Now it's about a young fisherman (Orlando Bloom) in love with his boss's daughter (Zoe Saldana). Her overprotective older brother throws acid in Bloom's face - supposedly rendering him hideous, but really only giving him one very odd eyebrow. But what about Paxton?
Oh, there he is. The screen reads, 'Four months later.' What the hell?
First-time director Frank E. Flowers wanted to make 'Pulp Fiction' or 'Traffic' so much it's a little sad. He uses all the cool camera tricks but lacks rhythm, humor or a cohesive narrative.
Co-produced by Bloom, 'Haven' sat on the shelf for two years before trickling into theaters. You've been warned.
'Iraq for Sale: The War Profiteers' (NR)
If activist filmmaker Robert Greenwald goes down in history, it will be as an engine for change, not as a stylish or innovative director.
He has tackled the Fox News Channel ('Outfoxed: Rupert Murdoch's War on Journalism') and Wal-Mart ('Wal-Mart: The High Cost of Low Price') and now he's taking on Halliburton and other corporations that are raking in millions of dollars as contractors with the U.S. military in Iraq.
The somewhat frustrating film jumps from critique to critique - private employees interrogating military prisoners, truck drivers gunned down during a job to which they never should have been assigned, soldiers showering in contaminated water.
Greenwald tries to fit it all together but ends up with a lot of loose ends. Then again, it's not his fault that the system of military contracts is so corrupt and dysfunctional that it would take five or 10 feature-length films to document it all.
Greenwald will answer questions after tonight's 7 o'clock screening.
- Anne Marie DiStefano
Clinton Street Theater
'Jet Li's Fearless' (PG-13)
'Fearless' is being promoted as Hong Kong star Jet Li's farewell to kung fu.
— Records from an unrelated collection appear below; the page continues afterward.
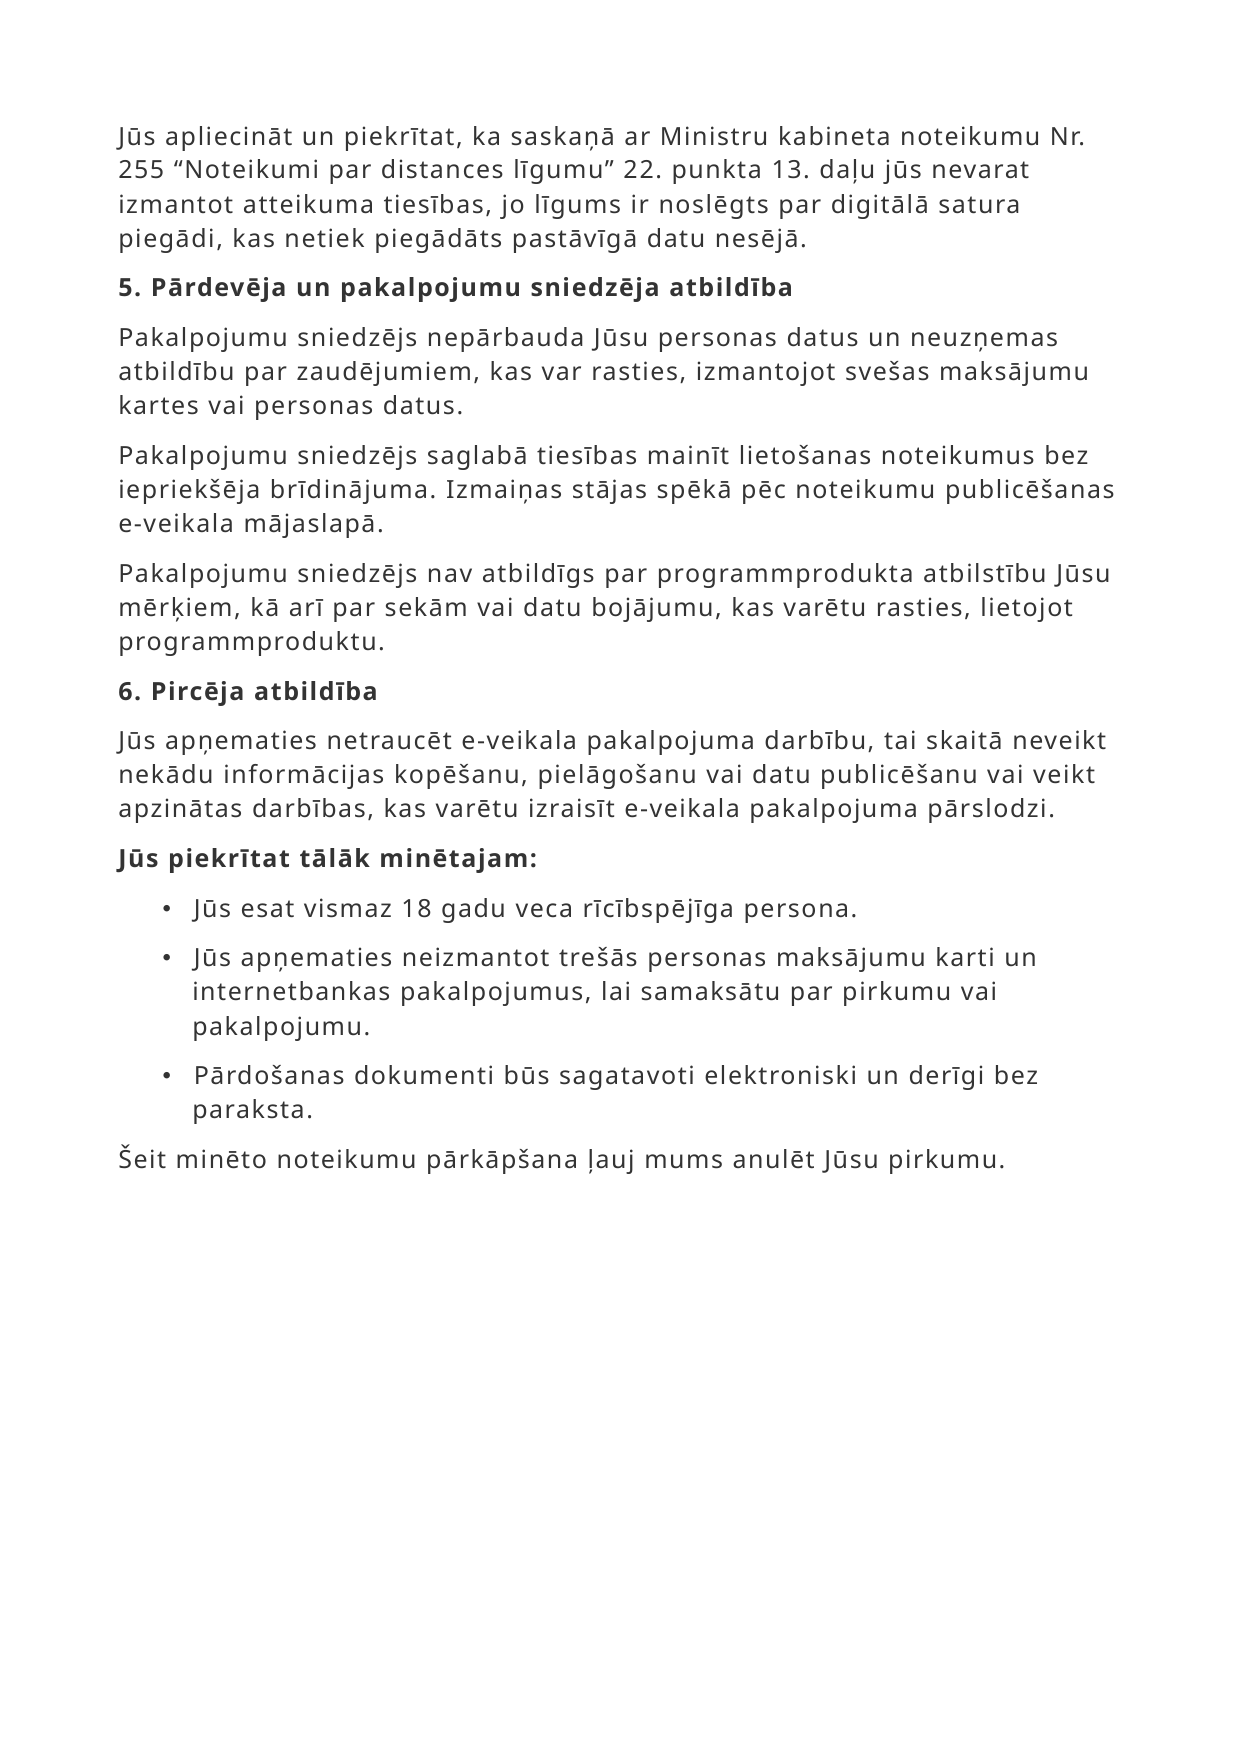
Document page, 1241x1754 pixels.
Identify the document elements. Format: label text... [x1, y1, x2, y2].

text Pakalpojumu sniedzējs nav atbildīgs par programmprodukta atbilstību Jūsu mērķiem, kā arī par sekām vai datu bojājumu, kas varētu rasties, lietojot programmproduktu. [118, 555, 1122, 657]
list Pārdošanas dokumenti būs sagatavoti elektroniski un derīgi bez paraksta. [162, 1058, 1122, 1126]
text 6. Pircēja atbildība [118, 673, 1122, 707]
text Šeit minēto noteikumu pārkāpšana ļauj mums anulēt Jūsu pirkumu. [118, 1142, 1122, 1176]
text Pakalpojumu sniedzējs saglabā tiesības mainīt lietošanas noteikumus bez iepriekšēja brīdinājuma. Izmaiņas stājas spēkā pēc noteikumu publicēšanas e-veikala mājaslapā. [118, 437, 1122, 540]
text Jūs apņematies netraucēt e-veikala pakalpojuma darbību, tai skaitā neveikt nekādu informācijas kopēšanu, pielāgošanu vai datu publicēšanu vai veikt apzinātas darbības, kas varētu izraisīt e-veikala pakalpojuma pārslodzi. [118, 723, 1122, 825]
list Jūs esat vismaz 18 gadu veca rīcībspējīga persona. [162, 890, 1122, 924]
text 5. Pārdevēja un pakalpojumu sniedzēja atbildība [118, 270, 1122, 304]
text Pakalpojumu sniedzējs nepārbauda Jūsu personas datus un neuzņemas atbildību par zaudējumiem, kas var rasties, izmantojot svešas maksājumu kartes vai personas datus. [118, 320, 1122, 422]
text Jūs piekrītat tālāk minētajam: [118, 841, 1122, 875]
text Jūs apliecināt un piekrītat, ka saskaņā ar Ministru kabineta noteikumu Nr. 255 “Noteikumi par distances līgumu” 22. punkta 13. daļu jūs nevarat izmantot atteikuma tiesības, jo līgums ir noslēgts par digitālā satura piegādi, kas netiek piegādāts pastāvīgā datu nesējā. [118, 118, 1122, 254]
list Jūs apņematies neizmantot trešās personas maksājumu karti un internetbankas pakalpojumus, lai samaksātu par pirkumu vai pakalpojumu. [162, 940, 1122, 1042]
As a swan song to traditional martial arts filmmaking, his earlier 'Hero' would have been a more glorious choice.
But this inspirational biopic about martial artist Huo Yuanjia, who rallied Chinese national pride amid the growing Western influence of the early 20th century, makes for an entertaining and perhaps more personal final bow in the genre.
Recalling such Li classics as 'Once Upon a Time in China,' it blends fast and furious action, melodrama and sentimentality with the usual Hong Kong exuberance.
Less welcome are the computer enhancements that give some of the fights a too-contemporary goosing, but director Ronny Yu generally maintains old-fashioned charm while his star provides the charisma.
Let's hope the Jetster's future efforts prove more salutary than a recent Hollywood stint that can only be called cheerless.
- Pat Holmes
Cinetopia, Century Eastport, Pioneer Place, Lloyd Center, Hilltop, Evergreen Parkway, Movies on TV, Division Street, Stark Street
Also new this week: The Hollywood Theatre shows a new print of 'Indiana Jones and the Temple of Doom' and special late-night screenings of the horror flick 'Feast,' which was made under the auspices of the Bravo channel's 'Project Greenlight' (11 p.m. FRIDAY and SATURDAY, Sept. 22-23). At the Northwest Film Center, the 'Lens on Syria' series continues with 'Stars in Broad Daylight' (4 p.m. SATURDAY, Sept. 23) and 'Nights of the Jackals' (9 p.m. Friday and 3:45 p.m. SUNDAY, Sept. 22-24), and French comedies get an airing in a monthlong program (all at Whitsell Auditorium, see www.nwfilm.org for details).